**Objective**: Update the rows below by replacing every "common name" with "vernacular name" and keeping everything else as it is. Leave the pictures out of your answer.

**Data for processing**:
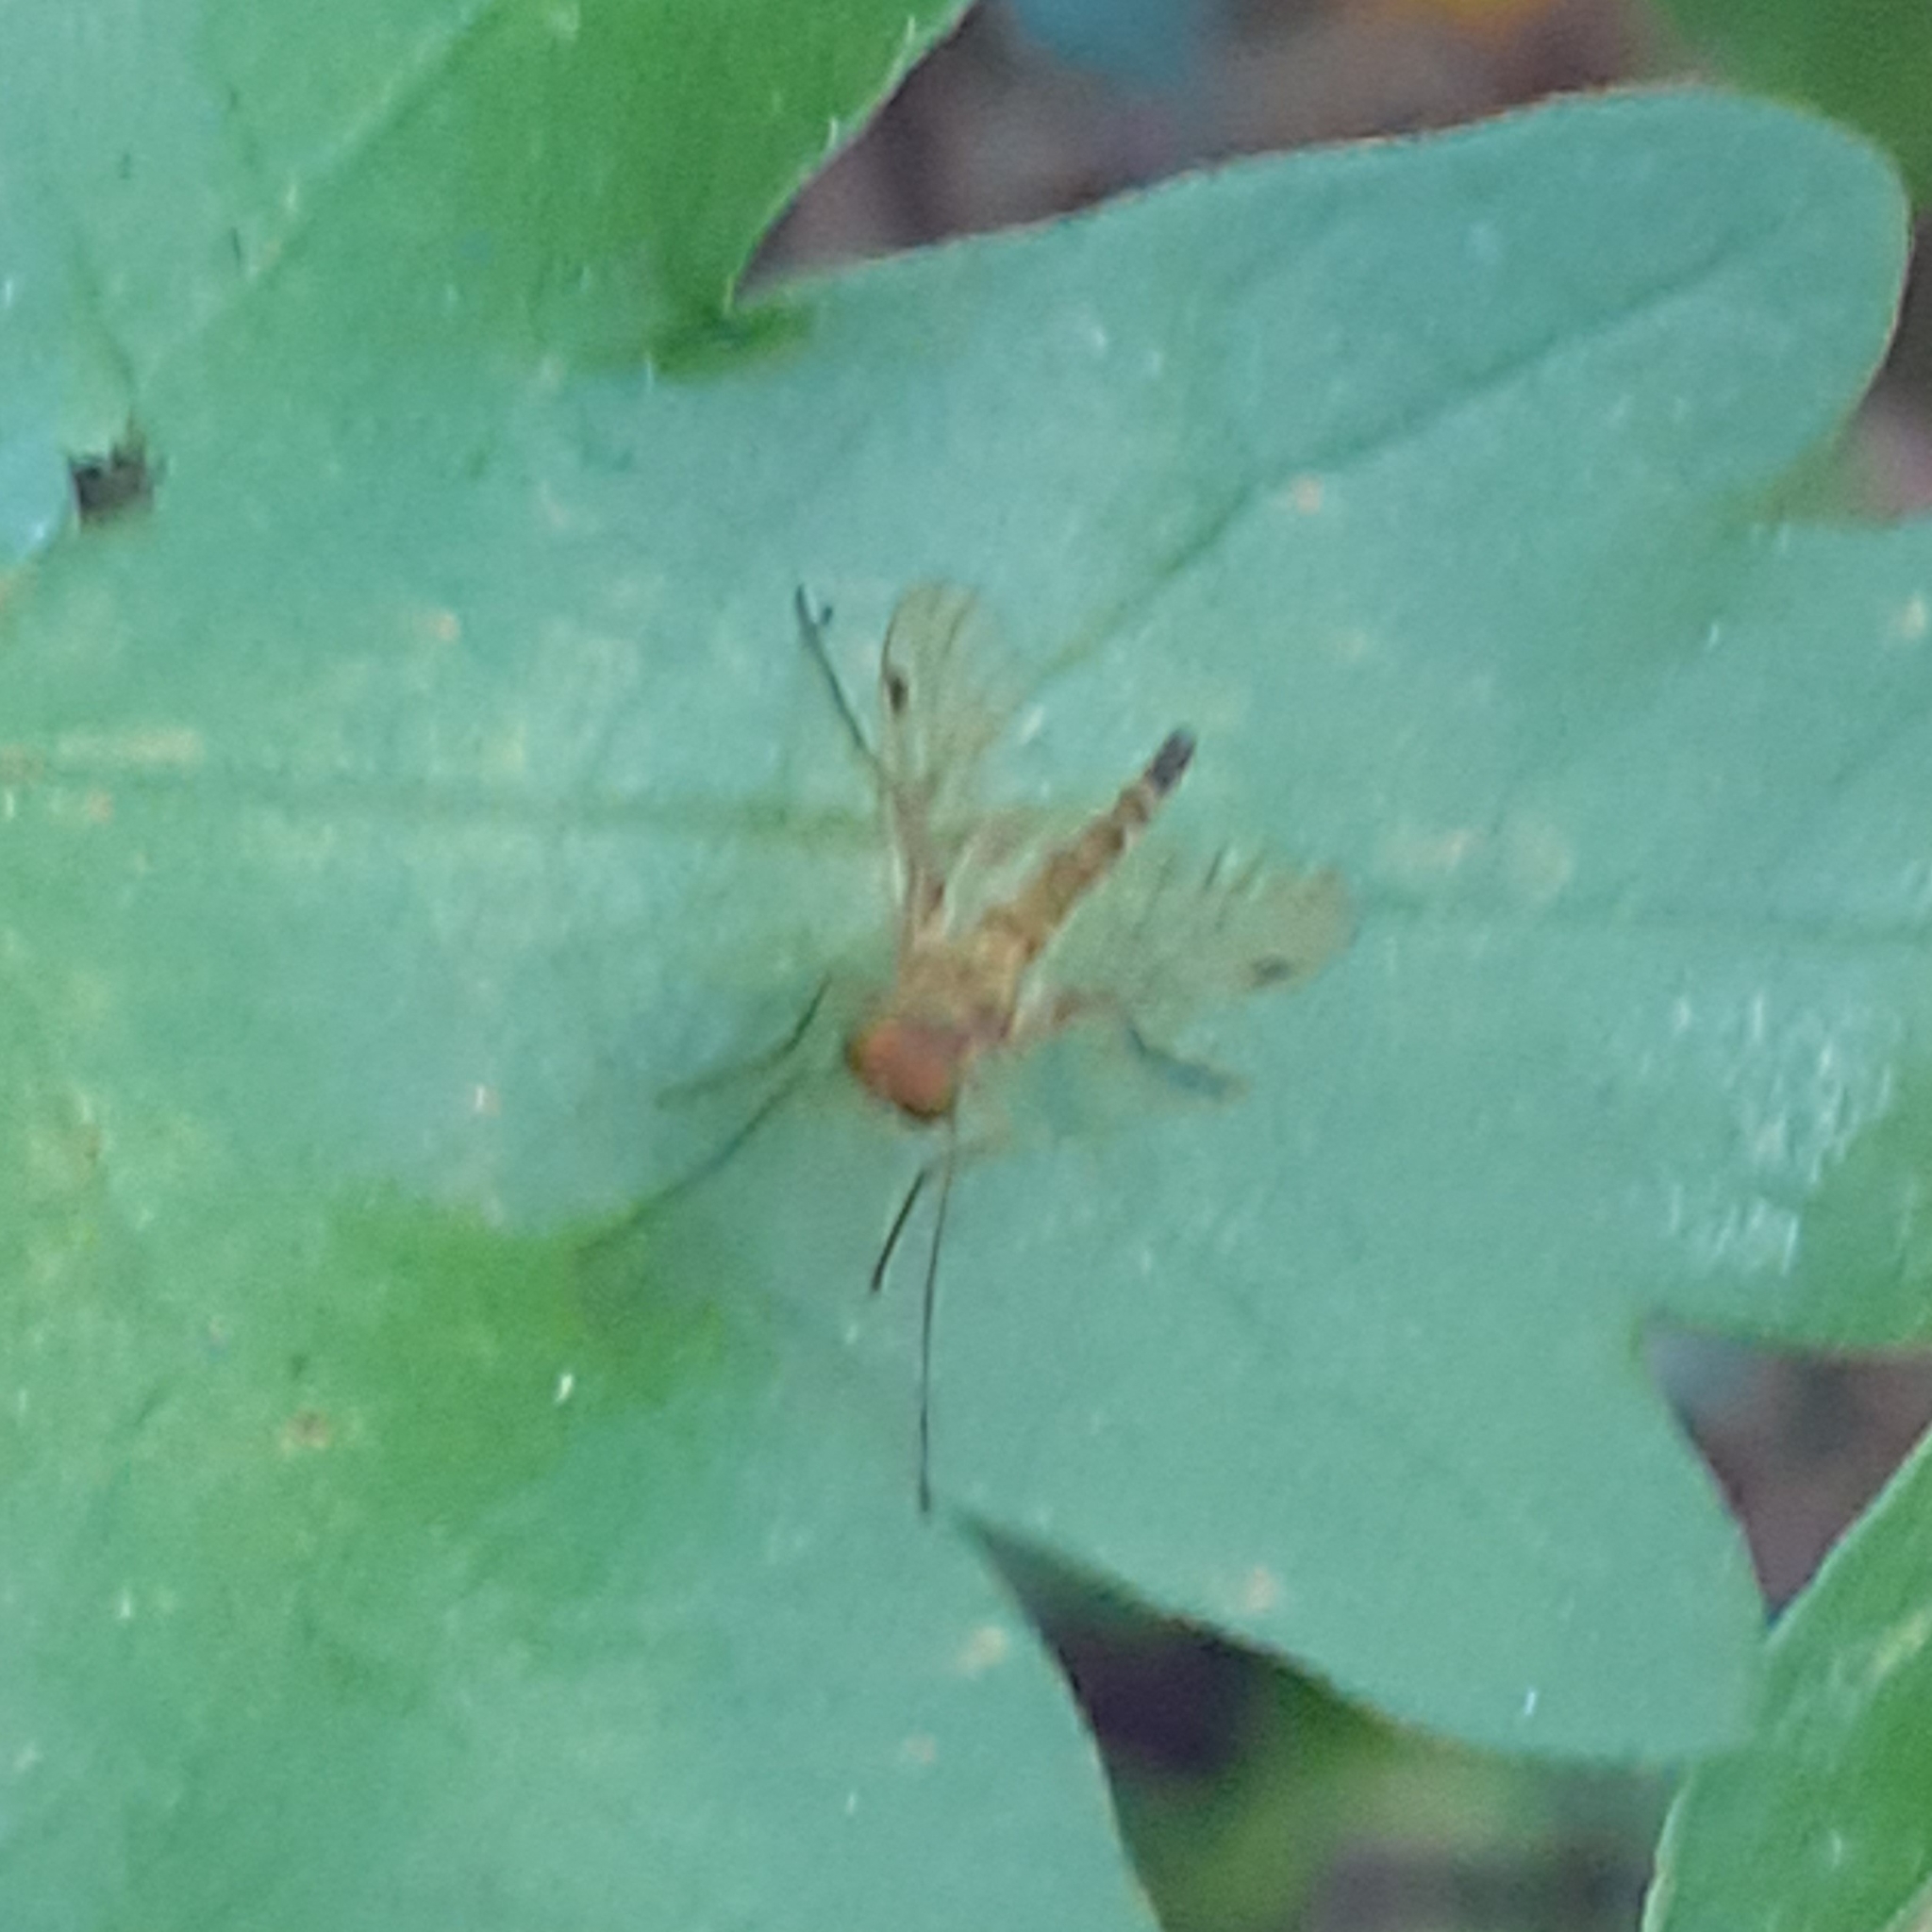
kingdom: Animalia
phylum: Arthropoda
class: Insecta
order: Diptera
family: Rhagionidae
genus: Chrysopilus
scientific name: Chrysopilus asiliformis
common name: Little snipefly
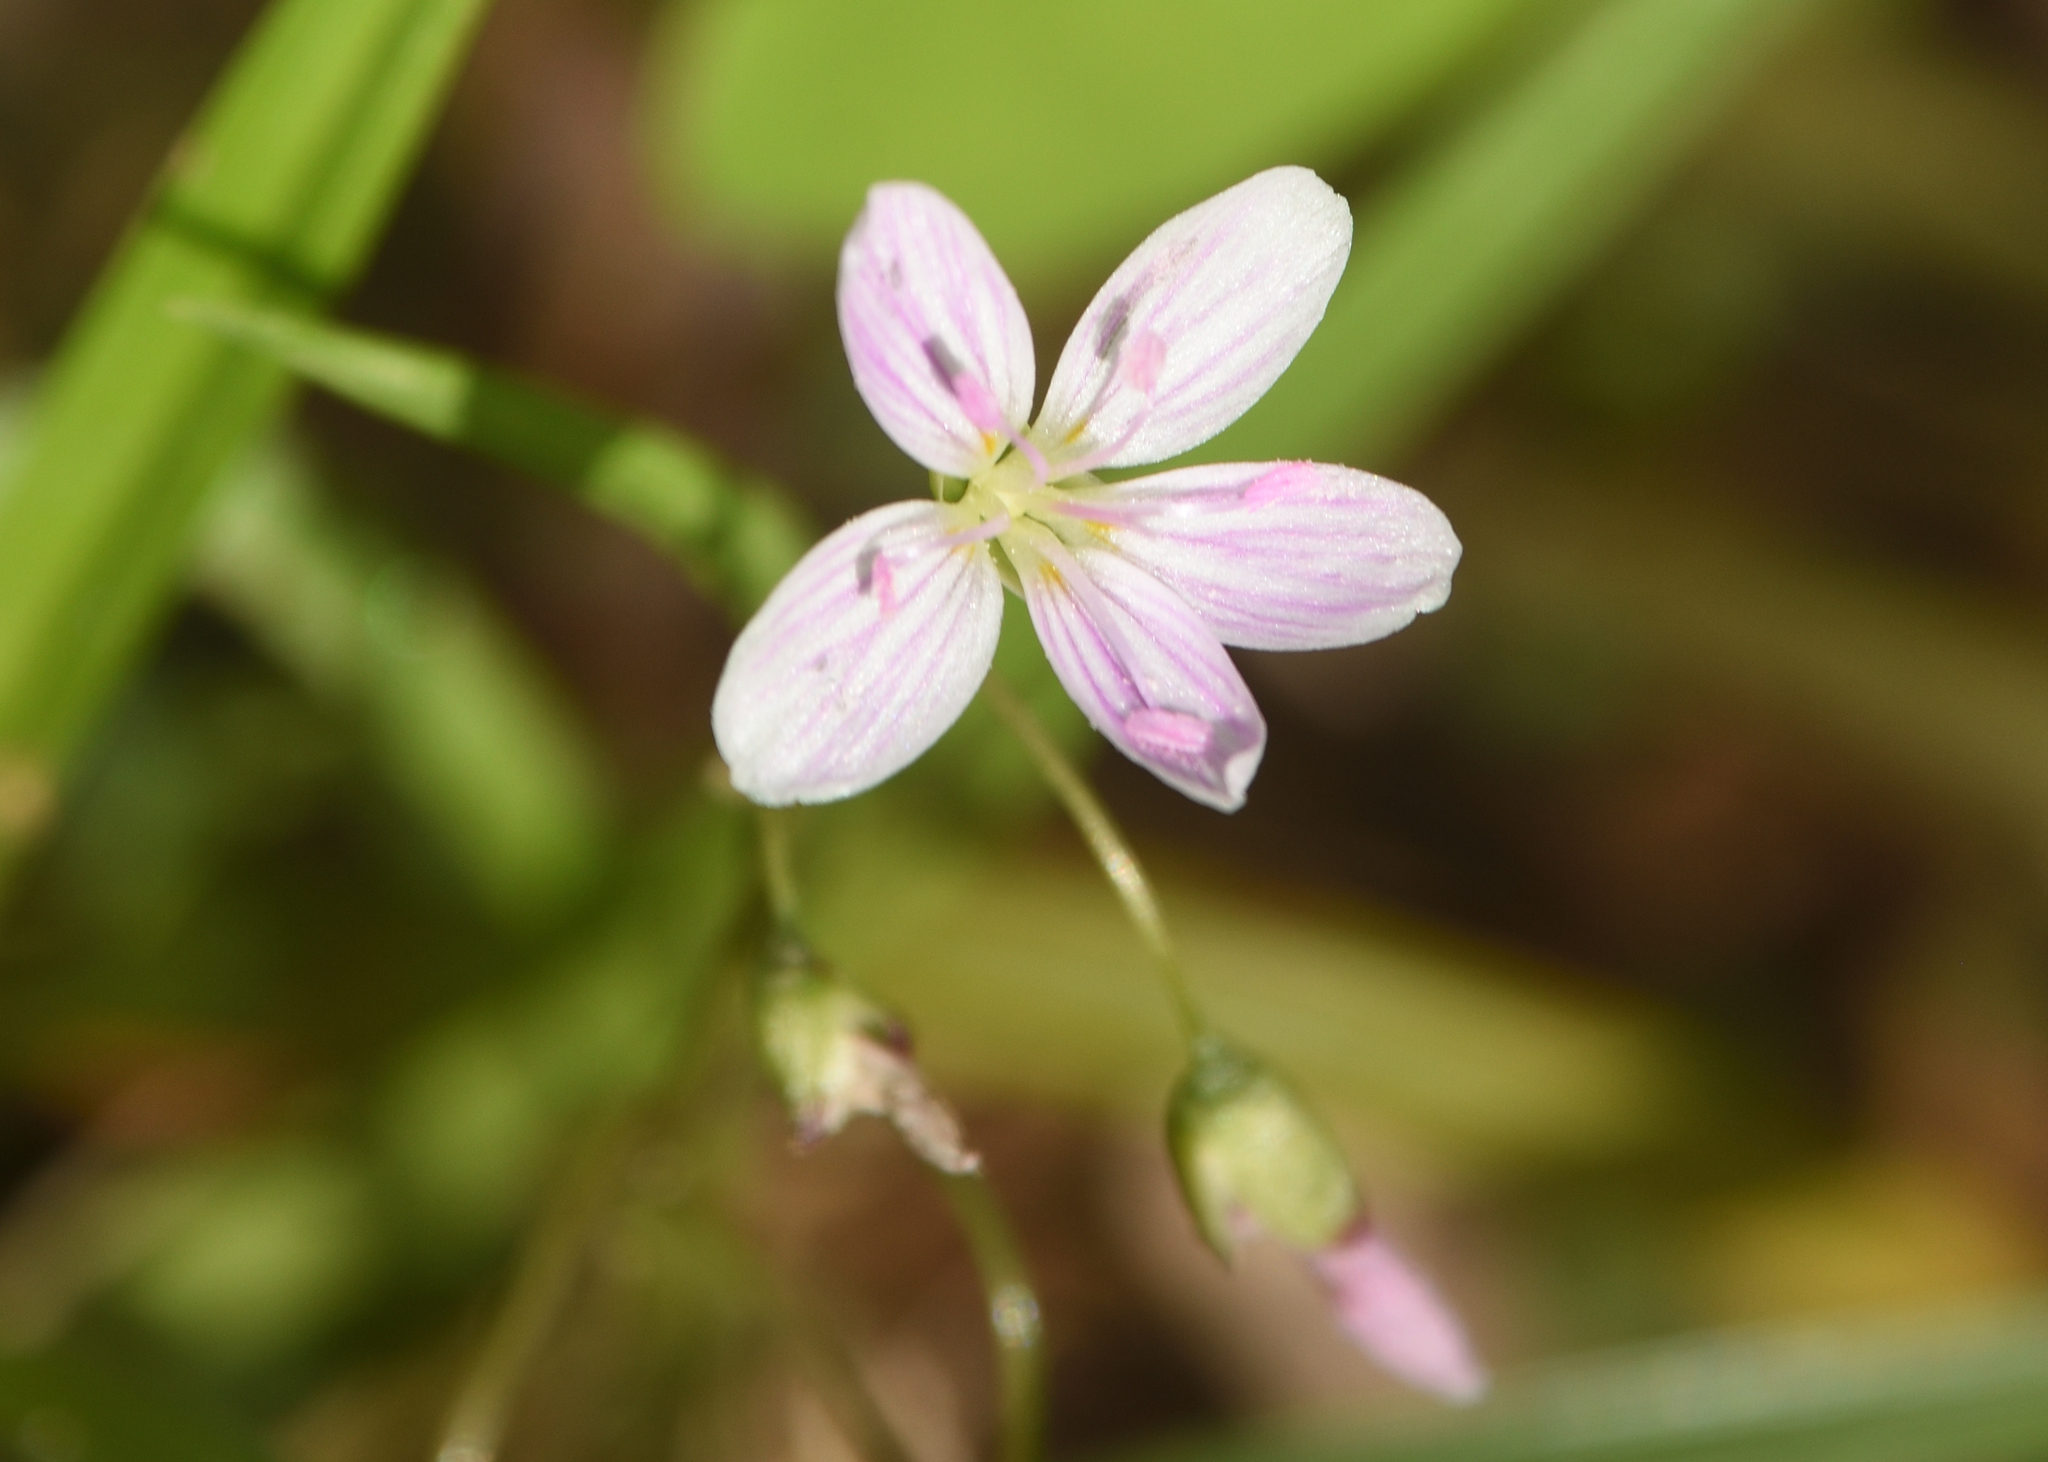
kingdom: Plantae
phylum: Tracheophyta
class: Magnoliopsida
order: Caryophyllales
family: Montiaceae
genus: Claytonia
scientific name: Claytonia virginica
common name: Virginia springbeauty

**The reply**:
kingdom: Animalia
phylum: Arthropoda
class: Insecta
order: Diptera
family: Rhagionidae
genus: Chrysopilus
scientific name: Chrysopilus asiliformis
vernacular name: Little snipefly
kingdom: Plantae
phylum: Tracheophyta
class: Magnoliopsida
order: Caryophyllales
family: Montiaceae
genus: Claytonia
scientific name: Claytonia virginica
vernacular name: Virginia springbeauty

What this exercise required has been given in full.